(The Earth System Science Interdisciplinary Center)
Pacific Ocean model simulations indicate that decadal variability of temperature along the equator originates from subsurface thermal anomalies in the tropical/subtropical South Pacific. Through western boundary and interior pathways in the thermocline, the subsurface anomalies that are subducted in the eastern tropical/subtropical South Pacific are first transferred westward and then northward, eventually appearing along the equator. The anomalies then propagate eastward along the equator in the Equatorial Undercurrent, and eventually upwell to the surface in the eastern equatorial ocean. These temperature anomalies are accompanied by salinity anomalies so that compensation of temperature and salinity exists on decadal time scales along subduction pathways from the South Pacific to the equator. Furthermore, an active tracer experiment reveals how tropical/subtropical SST anomalies move along this corridor to reach low latitudes in the western Pacific.
The role of such subsurface temperature variability in modulating El Niħo-Southern Oscillation (ENSO) properties is examined using an intermediate coupled model (ICM). An empirical procedure is used to parameterize the temperature of subsurface water entrained into the mixed layer (Te) from sea level (SL) anomalies via a singular value decomposition (SVD) analysis for use in simulating sea surface temperature anomalies (SSTAs). The ocean model is coupled to a statistical atmospheric model that estimates wind stress anomalies also from a SVD analysis. Using the empirical Te models constructed from two sub-periods 1963-79 (Te 63-79) and 1980-96(Te 80-96), the coupled system exhibits strikingly different properties of interannual variability (the oscillation period, spatial structure, and temporal evolution). For the Te 63-79 model, the system features a 2-year oscillation and westward propagation of SSTAs on the equator, while for the Te 80- 96 model, it is characterized by a 5-year oscillation and eastward propagation. These changes in ENSO properties are consistent with the behavior shift of El Niħo observed in the late 1970s. Heat budget analyses further demonstrate a dictating role played by the vertical advection of subsurface temperature anomalies in determining the ENSO properties.

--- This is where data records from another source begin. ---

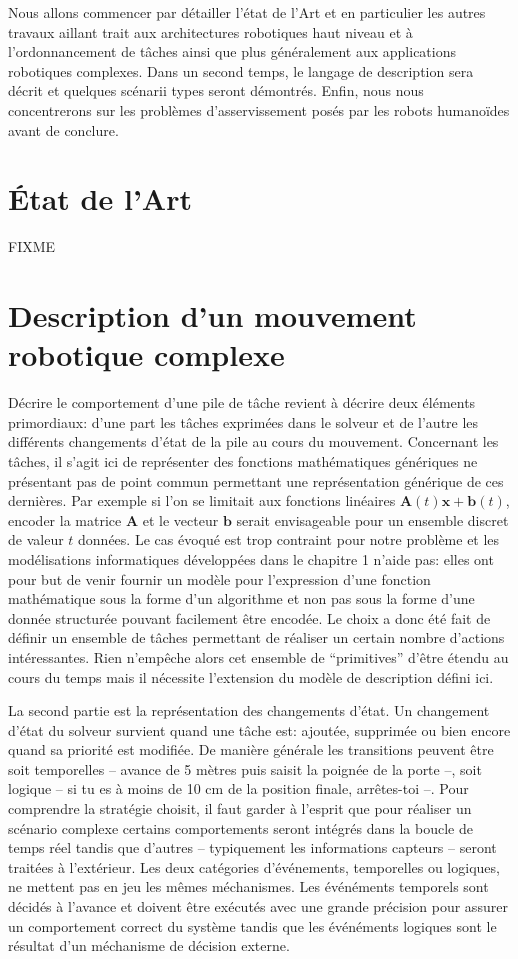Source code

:Nous allons commencer par détailler l'état de l'Art et en particulier
les autres travaux aillant trait aux architectures robotiques haut
niveau et à l'ordonnancement de tâches ainsi que plus généralement aux
applications robotiques complexes. Dans un second temps, le langage de
description sera décrit et quelques scénarii types seront
démontrés. Enfin, nous nous concentrerons sur les problèmes
d'asservissement posés par les robots humanoïdes avant de conclure.


\section{\'Etat de l'Art}

FIXME

\section{Description d'un mouvement robotique complexe}


Décrire le comportement d'une pile de tâche revient à décrire deux
éléments primordiaux: d'une part les tâches exprimées dans le solveur
et de l'autre les différents changements d'état de la pile au cours du
mouvement. Concernant les tâches, il s'agit ici de représenter des
fonctions mathématiques génériques ne présentant pas de point commun
permettant une représentation générique de ces dernières. Par exemple
si l'on se limitait aux fonctions linéaires $\mathbf{A}(t) \mathbf{x}
+ \mathbf{b}(t)$, encoder la matrice $\mathbf{A}$ et le vecteur
$\mathbf{b}$ serait envisageable pour un ensemble discret de valeur
$t$ données. Le cas évoqué est trop contraint pour notre problème et
les modélisations informatiques développées dans le chapitre 1 n'aide
pas: elles ont pour but de venir fournir un modèle pour l'expression
d'une fonction mathématique sous la forme d'un algorithme et non pas
sous la forme d'une donnée structurée pouvant facilement être encodée.
Le choix a donc été fait de définir un ensemble de tâches permettant
de réaliser un certain nombre d'actions intéressantes. Rien n'empêche
alors cet ensemble de ``primitives'' d'être étendu au cours du temps
mais il nécessite l'extension du modèle de description défini ici.


La second partie est la représentation des changements d'état. Un
changement d'état du solveur survient quand une tâche est: ajoutée,
supprimée ou bien encore quand sa priorité est modifiée. De manière
générale les transitions peuvent être soit temporelles -- avance de 5
mètres puis saisit la poignée de la porte --, soit logique -- si tu es
à moins de 10 cm de la position finale, arrêtes-toi --. Pour
comprendre la stratégie choisit, il faut garder à l'esprit que pour
réaliser un scénario complexe certains comportements seront intégrés
dans la boucle de temps réel tandis que d'autres -- typiquement les
informations capteurs -- seront traitées à l'extérieur. Les deux
catégories d'événements, temporelles ou logiques, ne mettent pas en
jeu les mêmes méchanismes. Les événéments temporels sont décidés à
l'avance et doivent être exécutés avec une grande précision pour
assurer un comportement correct du système tandis que les événéments
logiques sont le résultat d'un méchanisme de décision externe.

For the Atlantic Ocean, the relative role of extra-equatorial mechanisms modulating decadal sea surface temperature anomalies (SSTA) in the equatorial Atlantic is investigated using a suite of sensitivity experiments based on an ocean general circulation model. The model is forced by observed wind stress and/or computed heat flux from an associated advective atmospheric mixed layer model. In addition, the surface forcing is optionally applied on the equator or in off-equatorial regions. Although the long term response of equatorial SST is dominated by local forcing, a weak but significant part of it is caused by remotely induced variability. Subtropical Cells (STCs) provide the oceanic bridging of the climate signals. The dynamical forcing leads to a spin-up and -down of the shallow cells, which, in the case of local forcing included, coincides with cold and warm SSTA. The local heat flux forcing reveals an overall damping tendency on the dynamical SST response. When excluding the local forcing, the isolation of the effect of the northern remote forcing from the one in the south appears to be essential in understanding the respective mechanisms at work. In the northern hemisphere the spin-up and -down of the STC is highly correlated with the (lagging) SSTA, the effect of off- equatorial heat flux forcing on SSTA is negligible. In the southern hemisphere, on the other hand, both long term heat and momentum fluxes that were induced in the subtropics lead to a significant SST response on the equator.